═════ Texto dado ═════

En su biografía publicada hace pocas semanas, Mariah Carey, comparte un recuerdo surrealista. Los Ángeles, 1993: la cantante que figura en el Guinness por su registro vocal de cinco octavas va camino a un concierto. En el asiento de atrás del auto se acomoda los rulos y unos aros de platino. A esta altura de su carrera ya era conocida internacionalmente, se la había deslizado como la sucesora de Whitney Houston y su disco Music Box estaba cerca de ser uno de los más vendidos de la historia

Mariah llega al lugar del concierto y ve que hay hordas de personas que la esperan, detrás de vallas montadas por la policía. Gritan, lloran, se desmayan. Hasta entonces su marido Tommy Mottola, presidente de la discográfica Columbia/Sony, a quien conoció cuando ella tenía 18 y él 43, la había llevado siempre muy rápidamente del trabajo a la casa: del escenario a la mansión, de la mansión al estudio de grabación. Mottola evitaba así que Carey se encontrara directamente con las masas que se habían convertido en sus fanáticxs. Ella casi nunca lxs veía, apenas sabía de su existencia. 

"Ahí estaba yo de nuevo, por dar otro concierto, y en un punto no tenía ni idea de que era famosa", escribe Mariah. "Debido a que nunca estuve sola, ni podía moverme libremente, no comprendía el impacto que mi música y yo causábamos en el mundo exterior... ¿Sabía Tommy que yo sería más fácil de controlar mientras ignoraba el alcance total de mi poder?"

Free Britney, presente en la Marcha del Orgullo argentina. Foto: Sebastián Freire

En esta anécdota tomada al azar, entre las decenas de tácticas de encierro sin llave ni orden judicial que cuenta Carey, resuena algo de la historia de la pelea de Britney Spears contra la tutela de su padre, en la que le costó más de trece años llegar a un final feliz. Porque la saga del FreeBritney no es un caso aislado, sino sólo uno de los más resonantes en el mundo de las dinastías pop de los últimos tiempos.

═════ Datos proporcionados ═════

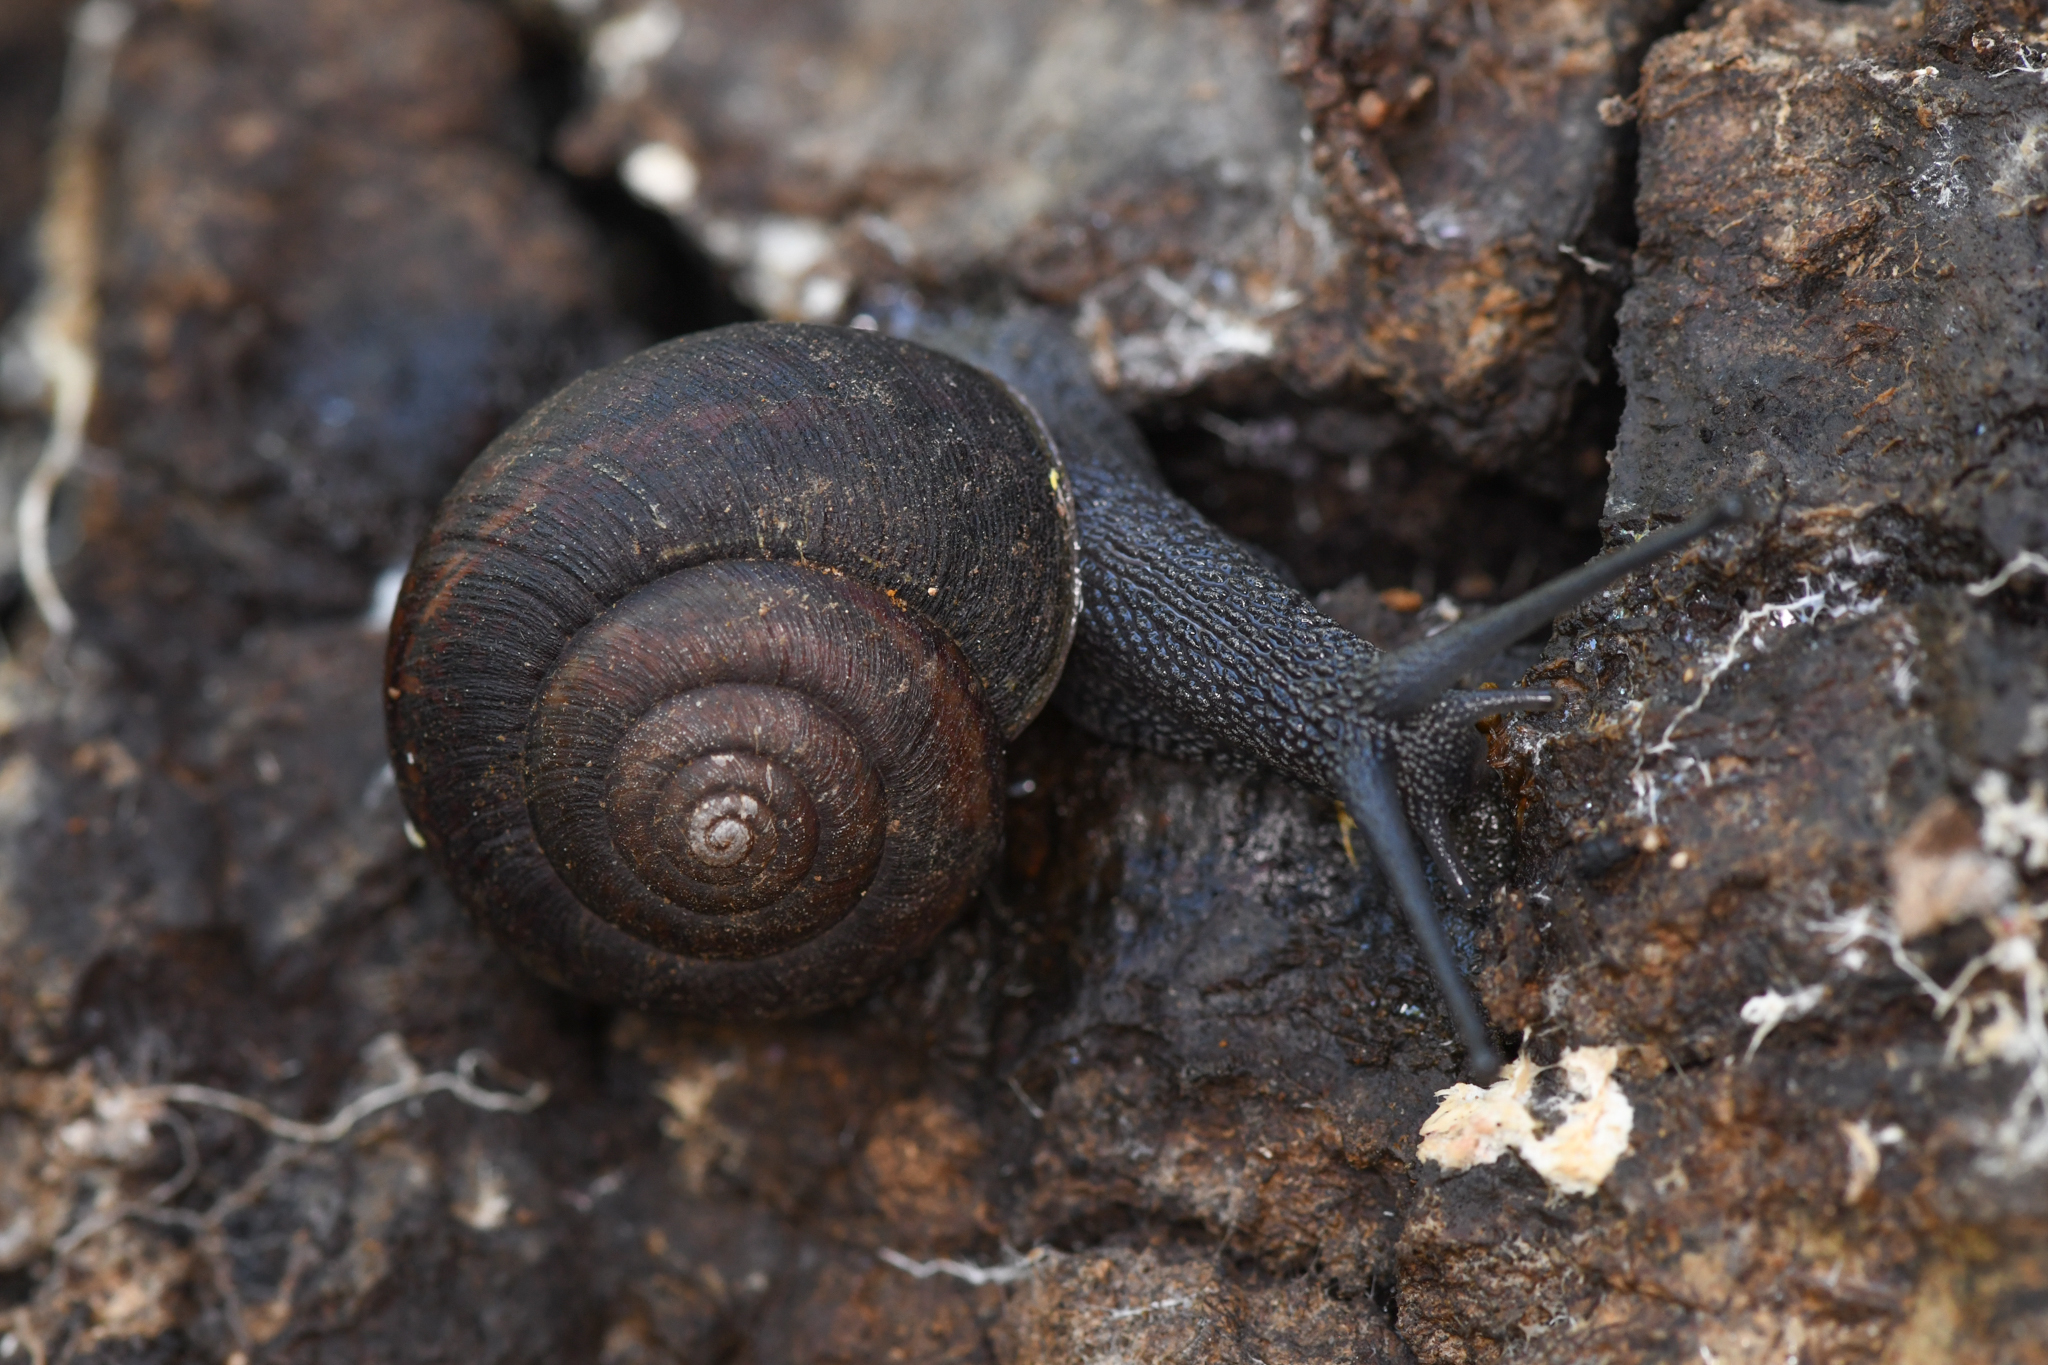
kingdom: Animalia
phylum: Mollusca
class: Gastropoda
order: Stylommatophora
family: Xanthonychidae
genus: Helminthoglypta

═════

■ Instrucciones:
Copia íntegro y sin ningún cambio el texto sobre Mariah Carey. Las líneas son un material aparte y no forman parte del texto sobre Mariah Carey.

■ Respuesta:
En su biografía publicada hace pocas semanas, Mariah Carey, comparte un recuerdo surrealista. Los Ángeles, 1993: la cantante que figura en el Guinness por su registro vocal de cinco octavas va camino a un concierto. En el asiento de atrás del auto se acomoda los rulos y unos aros de platino. A esta altura de su carrera ya era conocida internacionalmente, se la había deslizado como la sucesora de Whitney Houston y su disco Music Box estaba cerca de ser uno de los más vendidos de la historia

Mariah llega al lugar del concierto y ve que hay hordas de personas que la esperan, detrás de vallas montadas por la policía. Gritan, lloran, se desmayan. Hasta entonces su marido Tommy Mottola, presidente de la discográfica Columbia/Sony, a quien conoció cuando ella tenía 18 y él 43, la había llevado siempre muy rápidamente del trabajo a la casa: del escenario a la mansión, de la mansión al estudio de grabación. Mottola evitaba así que Carey se encontrara directamente con las masas que se habían convertido en sus fanáticxs. Ella casi nunca lxs veía, apenas sabía de su existencia. 

"Ahí estaba yo de nuevo, por dar otro concierto, y en un punto no tenía ni idea de que era famosa", escribe Mariah. "Debido a que nunca estuve sola, ni podía moverme libremente, no comprendía el impacto que mi música y yo causábamos en el mundo exterior... ¿Sabía Tommy que yo sería más fácil de controlar mientras ignoraba el alcance total de mi poder?"

Free Britney, presente en la Marcha del Orgullo argentina. Foto: Sebastián Freire

En esta anécdota tomada al azar, entre las decenas de tácticas de encierro sin llave ni orden judicial que cuenta Carey, resuena algo de la historia de la pelea de Britney Spears contra la tutela de su padre, en la que le costó más de trece años llegar a un final feliz. Porque la saga del FreeBritney no es un caso aislado, sino sólo uno de los más resonantes en el mundo de las dinastías pop de los últimos tiempos.